In the old days, we used collections of dictionaries to verify words we didn’t know. In the same issue of Word Ways, Warren N. Cordell contributes “The Great Dictionary Quest,” a redemptive tale of his own dictionary collection. While that collection reached a point that would seem to inspire an episode of Hoarders, it had a useful afterlife—the Cunningham Memorial Library at Indiana State University put his 453 dictionaries into its new Cornell Room, there for others to consult and verify.
Today, we often use Google, OneLook, or—despite advice—ChatGPT, Claude, Gemini, or Opera. And sometimes we check around online to see if we can spot the word in use “in the wild.” This is important when diagnosing words like “subbookkeeper,” which word nerds love to talk about but may no longer meet the criterion of actual use.

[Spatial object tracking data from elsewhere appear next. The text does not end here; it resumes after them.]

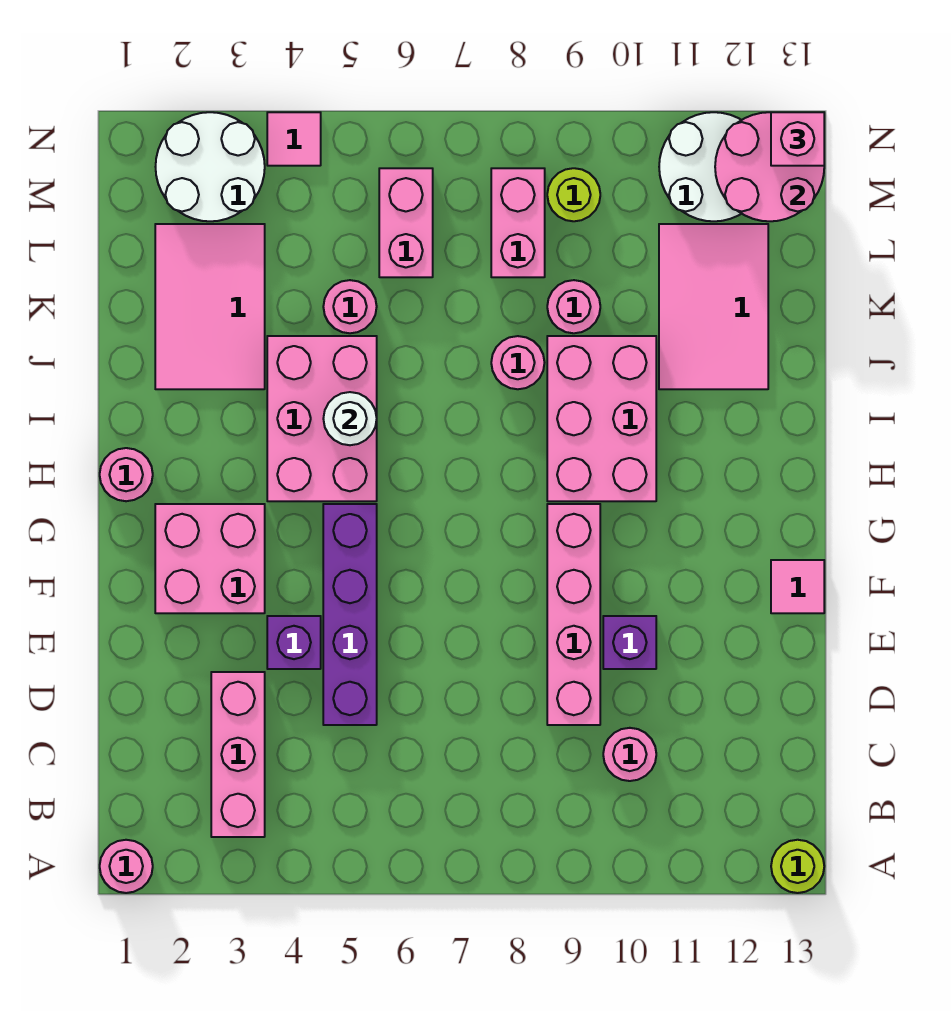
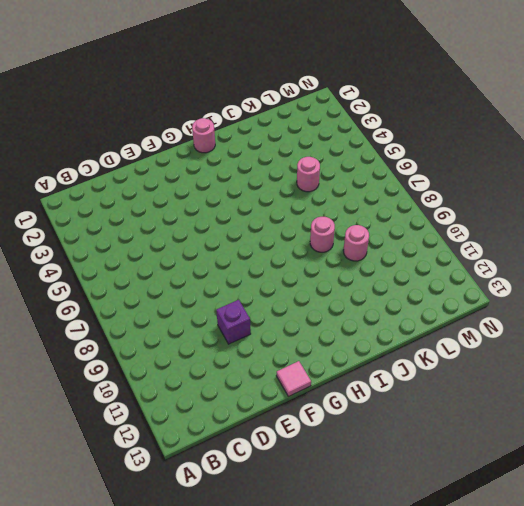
none -> pink 1x1 round brick [100,840,153,893]
none -> lime 1x1 round brick [771,840,824,893]
none -> pink 1x3 brick [211,672,265,837]

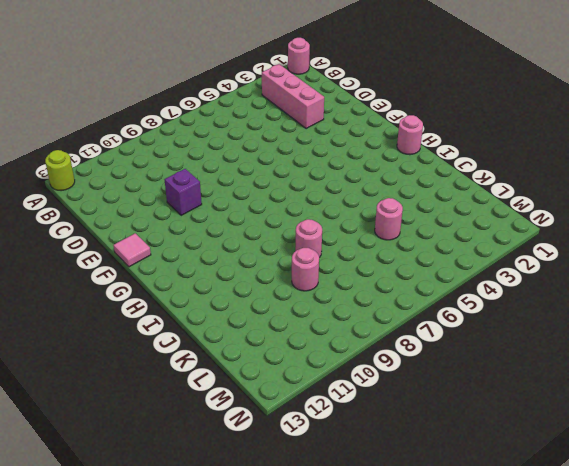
none -> pink 1x1 round brick [603,728,656,781]
none -> purple 1x4 brick [323,504,377,725]
none -> pink 1x4 brick [547,504,600,725]

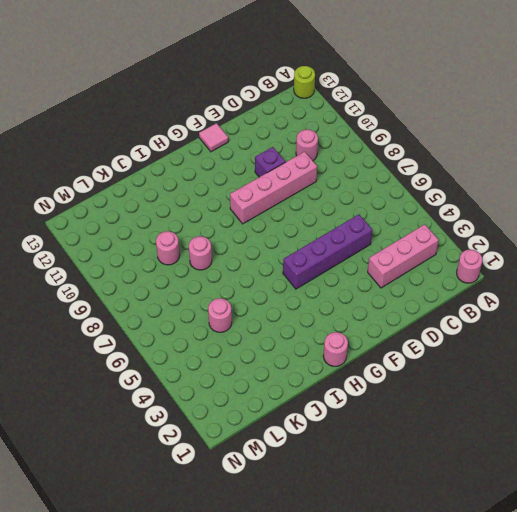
none -> purple 1x1 brick [267,616,321,669]
none -> pink 2x2 brick [155,504,265,613]
none -> pink 2x3 brick [267,336,377,501]

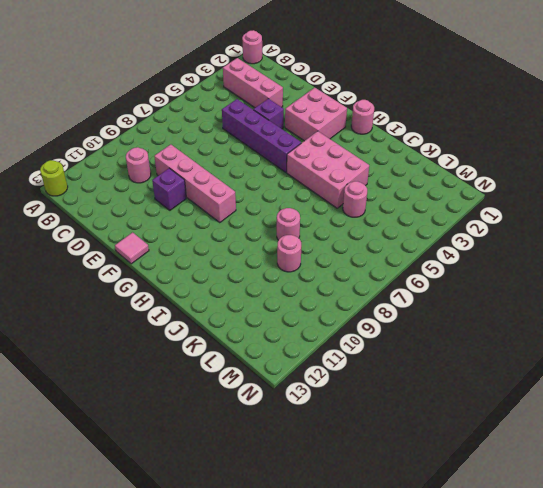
none -> pink 2x3 brick [547,336,656,501]
none -> pink 2x3 tile [155,224,265,389]
none -> pink 2x3 tile [659,224,768,389]

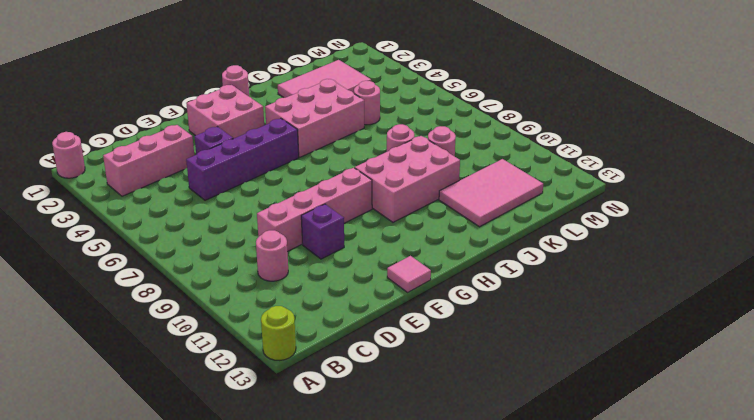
none -> pink 1x2 brick [379,168,433,277]
none -> pink 1x2 brick [491,168,545,277]
none -> white 2x2 round brick [156,112,265,221]

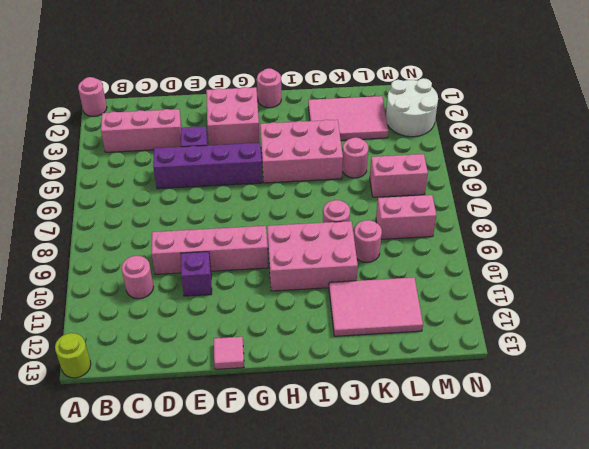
none -> lime 1x1 round brick [547,168,600,221]
none -> white 2x2 round brick [659,112,741,221]
none -> pink 1x1 tile [267,112,321,166]

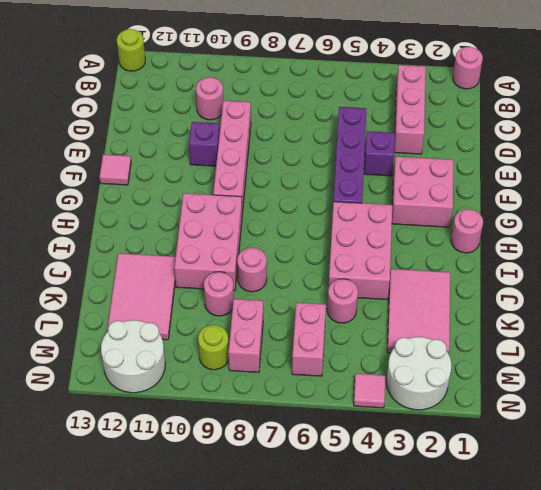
none -> white 1x1 round brick [323,392,377,445]
none -> pink 2x2 round brick [715,112,824,221]
none -> pink 1x1 brick [771,112,824,166]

In crosswords, a related phenomenon to the “cheat word” is “green paint.” Crossword constructors say that something like RED CAR or TALL WOMAN, while a correct phrase that you might see in writing, does not deserve to be a crossword entry because the two words have no special meaning when put together. The phrase GREEN PAINT itself used to be an example of this, since it only meant “paint that is green.” But now, because it’s come to take on that meaning as “dodgy crossword fill,” GREEN PAINT is no longer green paint.
Negotiating the bounds between acceptable, questionable, and unacceptable is more than I have time for this morning (ACPT woohoo!), and I’ve always erred on the side of creativity. But the questions are always worth asking!


re: GREEN PAINT ironically not being GREEN PAINT: https://amandarafkin.blogspot.com/2020/09/puzzle-19-try-this-coat-by-thomas-j.html
Maybe I'm too literal, but I can't help wishing that the picture of a paint puddle accompanying the expression "green paint" had actually been green instead of grey.